Information provided ▸
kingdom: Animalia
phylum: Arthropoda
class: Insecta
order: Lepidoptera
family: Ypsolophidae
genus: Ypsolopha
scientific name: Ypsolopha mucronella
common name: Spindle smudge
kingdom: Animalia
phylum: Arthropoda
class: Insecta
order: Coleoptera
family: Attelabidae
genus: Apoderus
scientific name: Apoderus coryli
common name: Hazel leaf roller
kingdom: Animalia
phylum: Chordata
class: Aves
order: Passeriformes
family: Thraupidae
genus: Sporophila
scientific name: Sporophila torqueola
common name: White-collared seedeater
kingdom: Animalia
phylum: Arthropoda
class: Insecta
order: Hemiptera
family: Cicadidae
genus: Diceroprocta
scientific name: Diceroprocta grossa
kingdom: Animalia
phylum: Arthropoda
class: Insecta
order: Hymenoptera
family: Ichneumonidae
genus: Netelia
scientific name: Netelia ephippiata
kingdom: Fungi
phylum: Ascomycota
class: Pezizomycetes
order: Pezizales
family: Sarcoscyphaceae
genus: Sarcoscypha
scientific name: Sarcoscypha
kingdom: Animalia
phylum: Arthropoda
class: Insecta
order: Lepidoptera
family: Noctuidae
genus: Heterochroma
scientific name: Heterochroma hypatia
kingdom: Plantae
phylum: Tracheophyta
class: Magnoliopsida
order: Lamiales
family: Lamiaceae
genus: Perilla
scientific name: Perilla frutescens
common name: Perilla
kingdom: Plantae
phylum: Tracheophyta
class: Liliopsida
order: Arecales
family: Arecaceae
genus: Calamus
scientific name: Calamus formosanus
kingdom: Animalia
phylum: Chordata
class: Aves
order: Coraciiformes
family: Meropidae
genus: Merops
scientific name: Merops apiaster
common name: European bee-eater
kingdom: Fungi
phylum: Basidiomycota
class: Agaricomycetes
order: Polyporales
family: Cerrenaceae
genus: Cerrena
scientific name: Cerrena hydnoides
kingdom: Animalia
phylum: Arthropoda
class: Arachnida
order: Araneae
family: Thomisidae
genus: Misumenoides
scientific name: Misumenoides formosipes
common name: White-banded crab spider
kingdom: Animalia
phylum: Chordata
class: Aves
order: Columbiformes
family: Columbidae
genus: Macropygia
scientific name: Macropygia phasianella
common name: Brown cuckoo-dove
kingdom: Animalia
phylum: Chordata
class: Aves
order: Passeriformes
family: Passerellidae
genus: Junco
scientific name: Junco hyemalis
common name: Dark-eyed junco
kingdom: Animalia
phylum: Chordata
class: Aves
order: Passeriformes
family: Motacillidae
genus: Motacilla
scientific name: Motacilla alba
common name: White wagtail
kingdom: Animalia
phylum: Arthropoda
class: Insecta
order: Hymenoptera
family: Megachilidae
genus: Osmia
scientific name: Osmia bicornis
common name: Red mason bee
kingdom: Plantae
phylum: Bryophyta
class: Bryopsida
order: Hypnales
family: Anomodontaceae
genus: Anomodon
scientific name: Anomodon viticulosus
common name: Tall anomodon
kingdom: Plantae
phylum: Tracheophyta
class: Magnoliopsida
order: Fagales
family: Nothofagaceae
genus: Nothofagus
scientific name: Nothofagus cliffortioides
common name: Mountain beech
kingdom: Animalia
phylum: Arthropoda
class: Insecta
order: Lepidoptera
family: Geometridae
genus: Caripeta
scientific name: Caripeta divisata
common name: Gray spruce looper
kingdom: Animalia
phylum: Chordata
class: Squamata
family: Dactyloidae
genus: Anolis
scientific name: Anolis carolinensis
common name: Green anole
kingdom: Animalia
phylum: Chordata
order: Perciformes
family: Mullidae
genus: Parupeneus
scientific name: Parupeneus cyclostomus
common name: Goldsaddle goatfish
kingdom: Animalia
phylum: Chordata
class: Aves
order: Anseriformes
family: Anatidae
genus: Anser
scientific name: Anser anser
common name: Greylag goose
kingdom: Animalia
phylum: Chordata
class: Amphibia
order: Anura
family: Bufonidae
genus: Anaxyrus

Aim ▸ Copy out every one of the lines above word for word, changing nothing.

Response to this exercise ▸
kingdom: Animalia
phylum: Arthropoda
class: Insecta
order: Lepidoptera
family: Ypsolophidae
genus: Ypsolopha
scientific name: Ypsolopha mucronella
common name: Spindle smudge
kingdom: Animalia
phylum: Arthropoda
class: Insecta
order: Coleoptera
family: Attelabidae
genus: Apoderus
scientific name: Apoderus coryli
common name: Hazel leaf roller
kingdom: Animalia
phylum: Chordata
class: Aves
order: Passeriformes
family: Thraupidae
genus: Sporophila
scientific name: Sporophila torqueola
common name: White-collared seedeater
kingdom: Animalia
phylum: Arthropoda
class: Insecta
order: Hemiptera
family: Cicadidae
genus: Diceroprocta
scientific name: Diceroprocta grossa
kingdom: Animalia
phylum: Arthropoda
class: Insecta
order: Hymenoptera
family: Ichneumonidae
genus: Netelia
scientific name: Netelia ephippiata
kingdom: Fungi
phylum: Ascomycota
class: Pezizomycetes
order: Pezizales
family: Sarcoscyphaceae
genus: Sarcoscypha
scientific name: Sarcoscypha
kingdom: Animalia
phylum: Arthropoda
class: Insecta
order: Lepidoptera
family: Noctuidae
genus: Heterochroma
scientific name: Heterochroma hypatia
kingdom: Plantae
phylum: Tracheophyta
class: Magnoliopsida
order: Lamiales
family: Lamiaceae
genus: Perilla
scientific name: Perilla frutescens
common name: Perilla
kingdom: Plantae
phylum: Tracheophyta
class: Liliopsida
order: Arecales
family: Arecaceae
genus: Calamus
scientific name: Calamus formosanus
kingdom: Animalia
phylum: Chordata
class: Aves
order: Coraciiformes
family: Meropidae
genus: Merops
scientific name: Merops apiaster
common name: European bee-eater
kingdom: Fungi
phylum: Basidiomycota
class: Agaricomycetes
order: Polyporales
family: Cerrenaceae
genus: Cerrena
scientific name: Cerrena hydnoides
kingdom: Animalia
phylum: Arthropoda
class: Arachnida
order: Araneae
family: Thomisidae
genus: Misumenoides
scientific name: Misumenoides formosipes
common name: White-banded crab spider
kingdom: Animalia
phylum: Chordata
class: Aves
order: Columbiformes
family: Columbidae
genus: Macropygia
scientific name: Macropygia phasianella
common name: Brown cuckoo-dove
kingdom: Animalia
phylum: Chordata
class: Aves
order: Passeriformes
family: Passerellidae
genus: Junco
scientific name: Junco hyemalis
common name: Dark-eyed junco
kingdom: Animalia
phylum: Chordata
class: Aves
order: Passeriformes
family: Motacillidae
genus: Motacilla
scientific name: Motacilla alba
common name: White wagtail
kingdom: Animalia
phylum: Arthropoda
class: Insecta
order: Hymenoptera
family: Megachilidae
genus: Osmia
scientific name: Osmia bicornis
common name: Red mason bee
kingdom: Plantae
phylum: Bryophyta
class: Bryopsida
order: Hypnales
family: Anomodontaceae
genus: Anomodon
scientific name: Anomodon viticulosus
common name: Tall anomodon
kingdom: Plantae
phylum: Tracheophyta
class: Magnoliopsida
order: Fagales
family: Nothofagaceae
genus: Nothofagus
scientific name: Nothofagus cliffortioides
common name: Mountain beech
kingdom: Animalia
phylum: Arthropoda
class: Insecta
order: Lepidoptera
family: Geometridae
genus: Caripeta
scientific name: Caripeta divisata
common name: Gray spruce looper
kingdom: Animalia
phylum: Chordata
class: Squamata
family: Dactyloidae
genus: Anolis
scientific name: Anolis carolinensis
common name: Green anole
kingdom: Animalia
phylum: Chordata
order: Perciformes
family: Mullidae
genus: Parupeneus
scientific name: Parupeneus cyclostomus
common name: Goldsaddle goatfish
kingdom: Animalia
phylum: Chordata
class: Aves
order: Anseriformes
family: Anatidae
genus: Anser
scientific name: Anser anser
common name: Greylag goose
kingdom: Animalia
phylum: Chordata
class: Amphibia
order: Anura
family: Bufonidae
genus: Anaxyrus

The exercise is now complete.